The fiscal year 2023 budget includes additional support for foster and kinship families, including:
- A doubling of the monthly independent living stipend for young adults who age out of the foster care system and voluntarily participate the program;
- $10 million to create a Foster Youth Transitional Housing program on the campus of the East Valley Institute of Technology;
- Increased funding for Arizona Healthy Families Program to help keep children safely in their homes; and;
- An expansion of the Qualified Foster Care Tax Credit to include programs that help youth transitioning out of foster care. The credit is also indexed to inflation to ensure that its value is not diminished each year.
Since his first day in office, Governor Ducey has prioritized ensuring Arizona children in foster care have the support they need, making DCS a model for best care. Together, the governor and DCS have worked to eliminate the backlog of cases and safely reduce the number of children.
The governor signed two other bills today focused on shrinking the nursing shortage and expanding care for those with diabetes.
H.B. 2691, sponsored by Rep. Joanne Osborne, takes action to address the nursing shortage by expanding programs at state universities and community colleges. The bill establishes the Arizona Nurse Education Investment Pilot Program, a competitive grant to surge the levels of nurses graduation from Arizona nursing programs.

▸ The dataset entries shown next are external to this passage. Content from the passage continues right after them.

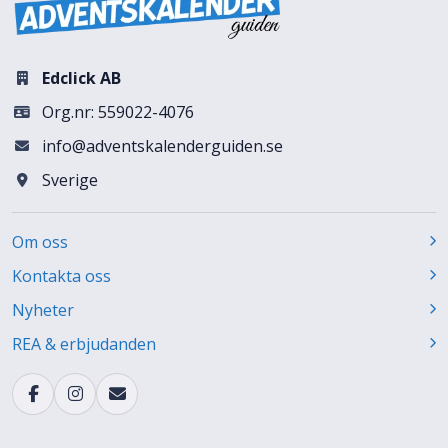
Edclick AB
Org.nr: 559022-4076
info@adventskalenderguiden.se
Sverige
Om oss
Kontakta oss
Nyheter
REA & erbjudanden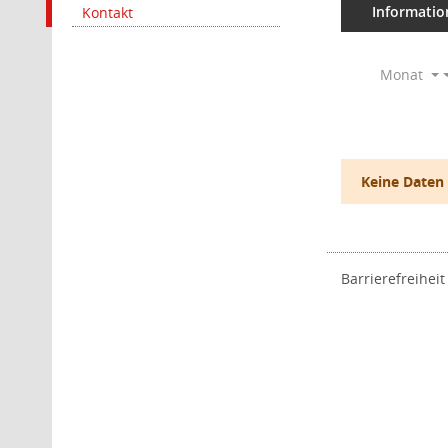
Informatio
Kontakt
Monat
Keine Daten
Barrierefreiheit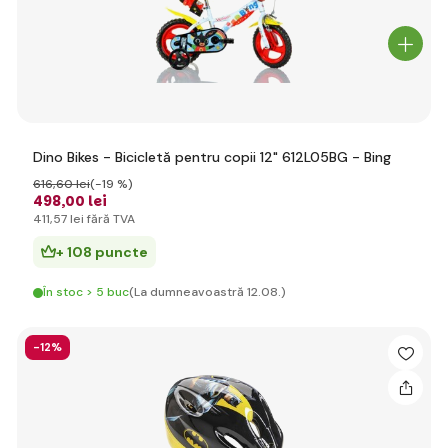
Dino Bikes - Bicicletă pentru copii 12" 612L05BG - Bing
616
,60 lei
(-19 %)
498
,00 lei
411
,57 lei
fără TVA
+ 108 puncte
În stoc > 5 buc
(La dumneavoastră 12.08.)
-12%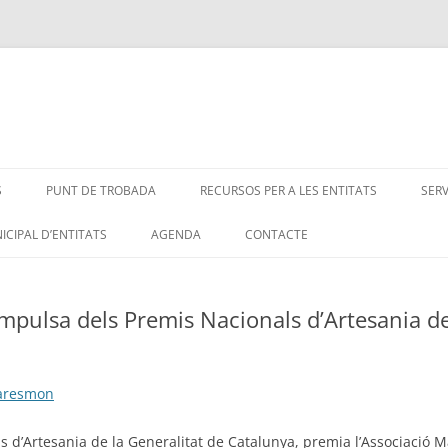
S
PUNT DE TROBADA
RECURSOS PER A LES ENTITATS
SER
ICIPAL D’ENTITATS
AGENDA
CONTACTE
pulsa dels Premis Nacionals d’Artesania de
Maresmon
s d’Artesania de la Generalitat de Catalunya, premia l’Associaci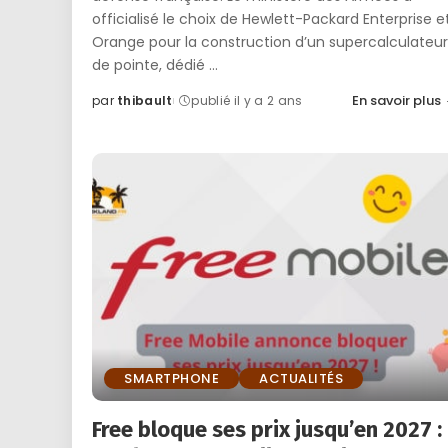
officialisé le choix de Hewlett-Packard Enterprise e
Orange pour la construction d’un supercalculateur
de pointe, dédié
...
En savoir plus
par
thibault
publié il y a 2 ans
Posted
by
SMARTPHONE
ACTUALITÉS
Free bloque ses prix jusqu’en 2027 :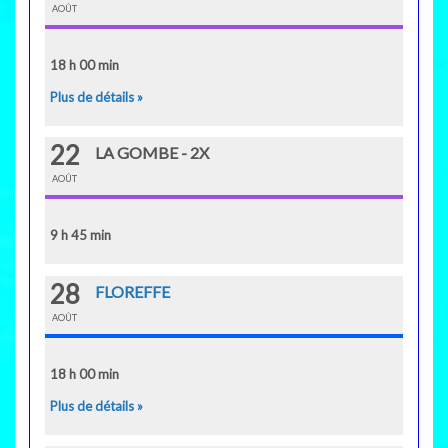
AOÛT
18 h 00 min
Plus de détails »
22
LA GOMBE - 2X
AOÛT
9 h 45 min
28
FLOREFFE
AOÛT
18 h 00 min
Plus de détails »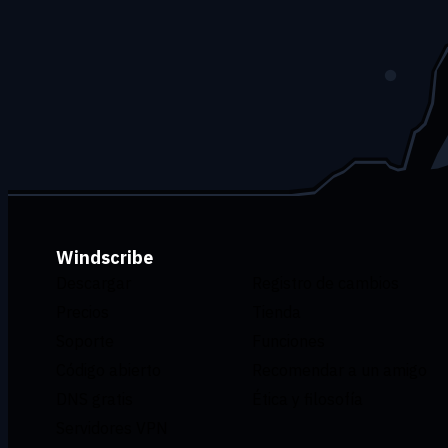
Windscribe
Descargar
Registro de cambios
Precios
Tienda
Soporte
Funciones
Código abierto
Recomendar a un amigo
DNS gratis
Ética y filosofía
Servidores VPN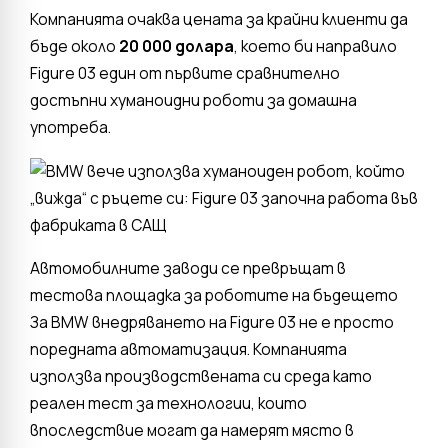
Компанията очаква цената за крайни клиенти да
бъде около
20 000 долара
, което би направило
Figure 03 един от първите сравнително
достъпни хуманоидни роботи за домашна
употреба.
Автомобилните заводи се превръщат в
тестова площадка за роботите на бъдещето
За BMW внедряването на Figure 03 не е просто
поредната автоматизация. Компанията
използва производствената си среда като
реален тест за технологии, които
впоследствие могат да намерят място в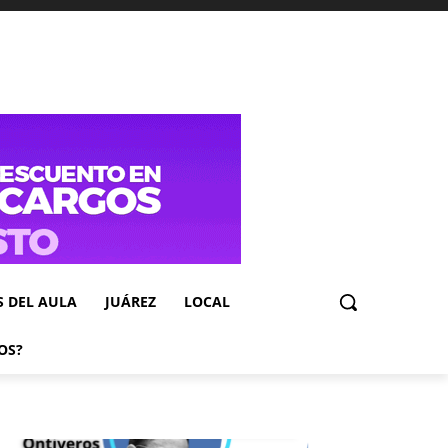
S DEL AULA
JUÁREZ
LOCAL
OS?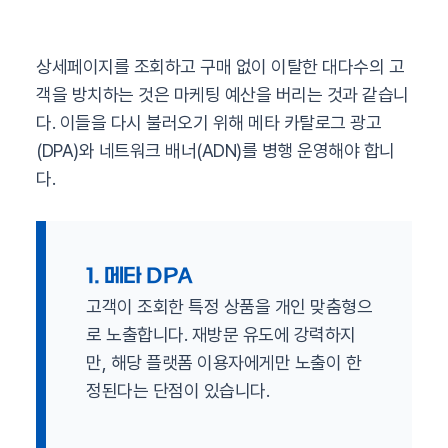
상세페이지를 조회하고 구매 없이 이탈한 대다수의 고
객을 방치하는 것은 마케팅 예산을 버리는 것과 같습니
다. 이들을 다시 불러오기 위해 메타 카탈로그 광고
(DPA)와 네트워크 배너(ADN)를 병행 운영해야 합니
다.
1. 메타 DPA
고객이 조회한 특정 상품을 개인 맞춤형으
로 노출합니다. 재방문 유도에 강력하지
만, 해당 플랫폼 이용자에게만 노출이 한
정된다는 단점이 있습니다.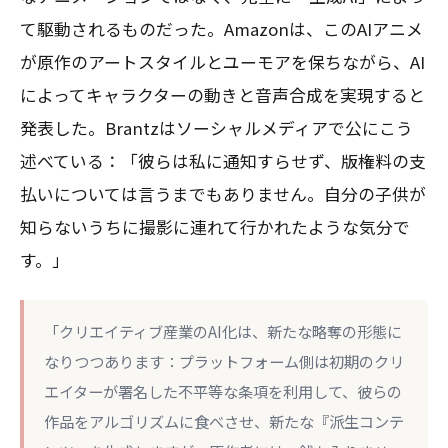
て駆動されるものだった。Amazonは、このAIアニメ
が原作のアートスタイルとユーモアを保ちながら、AI
によってキャラクターの動きと音声合成を実現すると
発表した。Brantzはソーシャルメディアで公にこう
述べている：「彼らは私に通知すらせず、版権料の支
払いについては言うまでもありません。自分の子供が
知らないうちに撮影に連れて行かれたような気分で
す。」
「クリエイティブ産業のAI化は、新たな略奪の形態に
なりつつあります：プラットフォーム側は初期のクリ
エイターが署名した不平等な条項を利用して、彼らの
作品をアルゴリズムに食べさせ、新たな『派生コンテ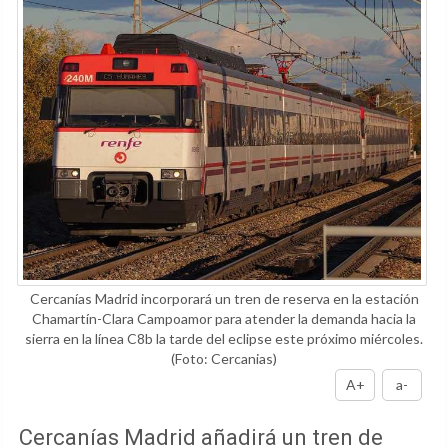
Cercanías Madrid incorporará un tren de reserva en la estación
Chamartín-Clara Campoamor para atender la demanda hacia la
sierra en la línea C8b la tarde del eclipse este próximo miércoles.
(Foto: Cercanias)
A+
a-
Cercanías Madrid añadirá un tren de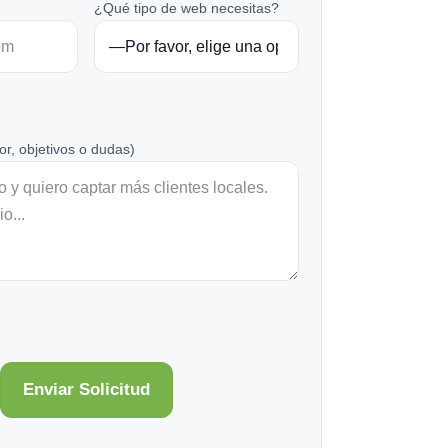
¿Qué tipo de web necesitas?
or, objetivos o dudas)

It also develops programs and grants to support necessary clinical training at licensed healthcare institutions, improve the transition for nurses from education to practice, and expand behavioral health training programs.
H.B. 2083, sponsored by Rep. Osborne, expands Arizona Health Care Cost Containment System coverage for diabetes self-management training. This coverage will especially benefit those newly diagnosed with diabetes, have had a change in their treatment regime or are not meeting clinical outcomes. These programs have been shown to be cost-effective and reduce hospital admissions and readmissions.
In February, the governor and Grand Canyon University announced Arizona foster children will receive a full scholarship at GCU thanks to a first-of-its-kind partnership with the Arizona Department of Child Safety.
In 2016, Governor Ducey signed “Jacob’s Law” to ensure easier, better access to behavioral health care for Arizona foster kids and families. He also signed legislation to remove the “grandmother penalty” to ensure that grandparents aren’t financially punished for taking in their grandchild.
The fiscal year 2018 budget increased funding for kinship caregivers, creating the “grandmother stipend.” Under Governor Ducey’s leadership, financial support for kinship families was raised from $0 to $75 a month per child regardless of family income.